Яромир молчал. Он делал то единственное, что умел делать безупречно, то, что не раз спасало ему жизнь на поле боя и в грязных переулках. Он наблюдал. Его разум, холодный и острый, как скальпель, отсек все лишнее – слухи, шепот, собственные эмоции. Его взгляд, лишенный всякого сочувствия, методично, сантиметр за сантиметром, вскрывал сцену смерти.
Земля. Грязная, чавкающая, покрытая гнилой щепой. Возле тела – никаких следов борьбы. Ни одного чужого отпечатка сапог, кроме следов самого Остромира и прибежавшего Прохора. Ни одной вырванной с корнем травинки. Труп лежал так, будто старик просто умер, сидя на бревне, и лишь потом неестественно откинул голову.
Оружие. Зазубренный топор Остромира валялся рядом. Не в руке. Просто лежал на земле, нетронутый. Фляга с водой – тоже. На поясе старика висел кривой нож, его рукоять была холодной и нетронутой. Он не пытался защищаться.
Тело. Яромир присел на корточки, игнорируя тошнотворный, сладковатый запах, начинавший исходить от мертвеца. На одежде и коже не было ни единой раны, ни пореза, ни синяка. На шее – никаких следов удушения. Ничего. Абсолютно ничего. Словно смерть пришла не снаружи, а изнутри. Вырвалась наружу, оставив после себя лишь эту высохшую, обесцвеченную оболочку.
– Что скажешь, Феофан? – спросил он тихо, не оборачиваясь, продолжая смотреть на скрюченные пальцы Остромира.
Грек, приземистый, холеный мужчина с умными, но усталыми от варварских болезней глазами, закончил свой осмотр.
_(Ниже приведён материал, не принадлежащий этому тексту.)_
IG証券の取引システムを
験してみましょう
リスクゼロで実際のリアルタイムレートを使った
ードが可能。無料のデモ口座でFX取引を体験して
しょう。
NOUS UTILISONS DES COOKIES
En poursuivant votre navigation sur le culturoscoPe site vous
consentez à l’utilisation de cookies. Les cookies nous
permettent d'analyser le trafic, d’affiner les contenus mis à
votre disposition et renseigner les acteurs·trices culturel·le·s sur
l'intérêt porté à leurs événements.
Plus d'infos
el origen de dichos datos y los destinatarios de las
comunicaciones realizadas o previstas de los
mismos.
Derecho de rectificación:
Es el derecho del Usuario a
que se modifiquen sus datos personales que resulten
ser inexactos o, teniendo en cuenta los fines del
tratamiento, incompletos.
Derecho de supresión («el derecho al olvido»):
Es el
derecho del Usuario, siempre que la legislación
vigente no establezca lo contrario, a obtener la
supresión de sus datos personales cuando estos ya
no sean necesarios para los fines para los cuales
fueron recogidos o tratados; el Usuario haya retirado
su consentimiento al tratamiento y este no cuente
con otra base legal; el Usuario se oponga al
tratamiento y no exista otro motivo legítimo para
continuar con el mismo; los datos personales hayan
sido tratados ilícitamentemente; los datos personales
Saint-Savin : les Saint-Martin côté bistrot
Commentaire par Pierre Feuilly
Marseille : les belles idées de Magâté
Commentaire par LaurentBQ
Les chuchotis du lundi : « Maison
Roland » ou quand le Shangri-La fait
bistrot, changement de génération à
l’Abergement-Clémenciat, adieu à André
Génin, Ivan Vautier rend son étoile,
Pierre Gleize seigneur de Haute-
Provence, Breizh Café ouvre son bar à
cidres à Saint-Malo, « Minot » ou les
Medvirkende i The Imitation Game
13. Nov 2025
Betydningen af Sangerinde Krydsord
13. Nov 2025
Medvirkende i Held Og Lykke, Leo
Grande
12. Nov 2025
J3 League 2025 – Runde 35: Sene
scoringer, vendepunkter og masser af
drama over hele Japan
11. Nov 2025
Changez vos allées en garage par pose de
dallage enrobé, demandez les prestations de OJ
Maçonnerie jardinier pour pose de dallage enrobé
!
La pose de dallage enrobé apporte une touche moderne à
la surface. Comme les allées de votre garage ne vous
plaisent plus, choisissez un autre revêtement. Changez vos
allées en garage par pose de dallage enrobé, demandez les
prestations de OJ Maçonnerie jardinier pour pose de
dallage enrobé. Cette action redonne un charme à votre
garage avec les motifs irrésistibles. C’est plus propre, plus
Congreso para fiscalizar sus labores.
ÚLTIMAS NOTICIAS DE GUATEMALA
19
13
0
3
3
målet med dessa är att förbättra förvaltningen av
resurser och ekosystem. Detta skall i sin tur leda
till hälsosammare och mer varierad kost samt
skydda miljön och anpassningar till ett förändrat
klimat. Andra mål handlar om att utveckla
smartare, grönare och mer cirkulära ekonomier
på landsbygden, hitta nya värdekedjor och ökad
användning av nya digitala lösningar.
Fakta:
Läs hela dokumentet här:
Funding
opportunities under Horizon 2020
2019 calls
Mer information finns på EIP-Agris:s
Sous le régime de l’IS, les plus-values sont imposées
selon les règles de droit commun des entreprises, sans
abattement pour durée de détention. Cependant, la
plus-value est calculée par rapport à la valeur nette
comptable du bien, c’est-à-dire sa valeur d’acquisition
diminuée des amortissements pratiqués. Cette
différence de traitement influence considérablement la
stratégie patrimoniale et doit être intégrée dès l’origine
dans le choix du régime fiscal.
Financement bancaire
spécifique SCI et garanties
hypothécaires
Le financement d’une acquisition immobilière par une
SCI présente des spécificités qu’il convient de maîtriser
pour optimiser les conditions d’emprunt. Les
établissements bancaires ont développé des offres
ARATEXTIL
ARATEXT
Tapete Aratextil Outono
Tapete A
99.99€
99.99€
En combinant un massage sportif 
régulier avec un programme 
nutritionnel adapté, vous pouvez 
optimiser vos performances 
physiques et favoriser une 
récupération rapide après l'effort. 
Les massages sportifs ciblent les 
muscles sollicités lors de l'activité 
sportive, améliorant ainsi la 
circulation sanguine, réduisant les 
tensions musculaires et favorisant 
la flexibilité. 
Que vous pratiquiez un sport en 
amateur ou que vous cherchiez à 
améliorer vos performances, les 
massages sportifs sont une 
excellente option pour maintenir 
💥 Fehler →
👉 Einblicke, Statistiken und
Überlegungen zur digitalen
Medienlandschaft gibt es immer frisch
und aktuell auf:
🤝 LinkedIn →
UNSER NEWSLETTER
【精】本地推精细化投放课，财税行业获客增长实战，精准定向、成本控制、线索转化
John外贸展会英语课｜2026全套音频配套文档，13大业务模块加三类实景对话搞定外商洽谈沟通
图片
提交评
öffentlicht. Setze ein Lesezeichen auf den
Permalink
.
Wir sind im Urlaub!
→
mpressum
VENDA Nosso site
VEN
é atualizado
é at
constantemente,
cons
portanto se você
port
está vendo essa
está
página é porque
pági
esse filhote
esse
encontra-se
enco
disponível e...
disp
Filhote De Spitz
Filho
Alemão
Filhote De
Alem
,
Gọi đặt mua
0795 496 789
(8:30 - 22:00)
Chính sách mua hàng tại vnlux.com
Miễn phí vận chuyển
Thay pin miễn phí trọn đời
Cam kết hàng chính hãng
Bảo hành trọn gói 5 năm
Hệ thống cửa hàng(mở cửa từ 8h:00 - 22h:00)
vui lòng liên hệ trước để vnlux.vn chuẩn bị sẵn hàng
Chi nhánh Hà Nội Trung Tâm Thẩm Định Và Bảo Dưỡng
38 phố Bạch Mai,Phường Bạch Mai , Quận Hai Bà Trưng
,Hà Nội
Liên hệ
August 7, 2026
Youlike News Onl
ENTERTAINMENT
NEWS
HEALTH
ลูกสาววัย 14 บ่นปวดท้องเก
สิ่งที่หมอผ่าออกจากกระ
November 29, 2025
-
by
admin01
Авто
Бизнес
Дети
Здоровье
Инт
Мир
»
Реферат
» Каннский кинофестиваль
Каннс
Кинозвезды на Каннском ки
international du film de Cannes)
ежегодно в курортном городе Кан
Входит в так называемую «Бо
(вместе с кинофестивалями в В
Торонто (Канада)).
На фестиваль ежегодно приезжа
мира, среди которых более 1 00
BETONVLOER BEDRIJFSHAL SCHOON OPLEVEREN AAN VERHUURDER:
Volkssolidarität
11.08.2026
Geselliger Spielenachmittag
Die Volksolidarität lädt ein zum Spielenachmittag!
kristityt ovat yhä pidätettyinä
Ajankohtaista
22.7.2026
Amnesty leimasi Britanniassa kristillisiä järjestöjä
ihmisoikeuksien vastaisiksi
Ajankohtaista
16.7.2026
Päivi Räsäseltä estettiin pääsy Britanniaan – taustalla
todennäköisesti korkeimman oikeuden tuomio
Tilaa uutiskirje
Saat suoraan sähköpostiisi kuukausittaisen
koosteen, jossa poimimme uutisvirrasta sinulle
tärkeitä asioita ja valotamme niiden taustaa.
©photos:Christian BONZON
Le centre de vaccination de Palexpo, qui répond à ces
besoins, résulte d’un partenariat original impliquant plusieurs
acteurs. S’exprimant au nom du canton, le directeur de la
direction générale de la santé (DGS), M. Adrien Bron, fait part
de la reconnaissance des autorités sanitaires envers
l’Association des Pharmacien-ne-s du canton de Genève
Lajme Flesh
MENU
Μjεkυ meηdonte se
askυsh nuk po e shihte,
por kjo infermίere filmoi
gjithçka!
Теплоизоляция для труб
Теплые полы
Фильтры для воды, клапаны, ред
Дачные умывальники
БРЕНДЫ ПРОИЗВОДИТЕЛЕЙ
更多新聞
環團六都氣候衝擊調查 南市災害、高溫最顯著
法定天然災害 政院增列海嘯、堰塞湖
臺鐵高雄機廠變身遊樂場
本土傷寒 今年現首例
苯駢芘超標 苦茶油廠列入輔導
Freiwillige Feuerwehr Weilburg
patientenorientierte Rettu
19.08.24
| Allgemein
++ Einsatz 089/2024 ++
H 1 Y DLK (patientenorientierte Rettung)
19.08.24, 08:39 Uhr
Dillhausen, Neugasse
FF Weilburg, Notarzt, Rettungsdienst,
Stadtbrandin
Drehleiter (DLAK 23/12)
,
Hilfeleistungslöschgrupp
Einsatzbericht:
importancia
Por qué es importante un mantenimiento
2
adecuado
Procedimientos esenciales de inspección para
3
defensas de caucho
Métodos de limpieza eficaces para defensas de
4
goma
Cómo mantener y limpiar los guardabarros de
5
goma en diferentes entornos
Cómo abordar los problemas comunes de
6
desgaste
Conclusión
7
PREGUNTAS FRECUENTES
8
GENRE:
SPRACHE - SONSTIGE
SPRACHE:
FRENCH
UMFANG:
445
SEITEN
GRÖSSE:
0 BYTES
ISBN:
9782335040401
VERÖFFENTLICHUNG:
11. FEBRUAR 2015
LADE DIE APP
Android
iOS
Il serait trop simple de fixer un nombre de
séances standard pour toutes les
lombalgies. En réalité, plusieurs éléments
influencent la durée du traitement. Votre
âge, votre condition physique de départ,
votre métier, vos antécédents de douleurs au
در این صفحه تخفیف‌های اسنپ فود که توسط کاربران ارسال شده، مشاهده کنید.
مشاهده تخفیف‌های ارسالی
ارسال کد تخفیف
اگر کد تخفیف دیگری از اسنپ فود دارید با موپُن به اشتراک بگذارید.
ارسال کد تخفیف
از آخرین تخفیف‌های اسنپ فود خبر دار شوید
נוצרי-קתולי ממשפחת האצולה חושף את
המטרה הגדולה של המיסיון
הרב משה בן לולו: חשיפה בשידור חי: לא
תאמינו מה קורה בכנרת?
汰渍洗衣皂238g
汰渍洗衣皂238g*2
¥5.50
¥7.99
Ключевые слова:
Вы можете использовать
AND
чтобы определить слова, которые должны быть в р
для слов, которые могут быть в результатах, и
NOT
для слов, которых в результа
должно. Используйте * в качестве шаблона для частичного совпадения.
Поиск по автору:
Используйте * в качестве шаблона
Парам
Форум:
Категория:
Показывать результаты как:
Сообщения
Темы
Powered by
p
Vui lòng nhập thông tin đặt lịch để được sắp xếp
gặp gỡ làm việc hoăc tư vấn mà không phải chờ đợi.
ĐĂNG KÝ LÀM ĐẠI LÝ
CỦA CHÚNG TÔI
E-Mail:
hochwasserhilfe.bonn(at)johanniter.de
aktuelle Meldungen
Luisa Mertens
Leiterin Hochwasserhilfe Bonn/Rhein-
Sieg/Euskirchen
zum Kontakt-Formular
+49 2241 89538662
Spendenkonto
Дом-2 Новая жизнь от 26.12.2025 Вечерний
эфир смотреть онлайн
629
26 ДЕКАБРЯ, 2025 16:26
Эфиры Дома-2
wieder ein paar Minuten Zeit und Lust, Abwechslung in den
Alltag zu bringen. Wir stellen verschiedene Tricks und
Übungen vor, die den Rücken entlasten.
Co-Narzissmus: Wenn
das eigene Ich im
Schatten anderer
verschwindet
Он не прикасался к телу голыми руками, брезгливо вороша одежду деревянной палочкой. Закончив, он вытер руки о дорогую, но уже заляпанную грязью тряпицу.
– Сердце, – уверенно сказал он со своим сильным, раздражающим акцентом. – Сердце не выдержало. Он стар, вон, Прохор говорит, жаловался на одышку, на боли в груди. Наверное, ночью прихватило. Напал великий страх смерти… Он может сотворить такое с лицом человека. А волосы… – тут грек на мгновение запнулся, —…бывает. От великого потрясения, от ужаса неимоверного седеют. Слышал я о таком. У нас, в Элладе, рассказывали о философе, что за ночь стал белым, как лунь, узрев нечто непостижимое.
Яромир медленно поднялся и перевел на него свой тяжелый взгляд.
– Он поседел за одну ночь? Каждая волосинка? Брови? Волосы в носу?
Лицо Феофана дрогнуло. Уверенность в его голосе дала трещину.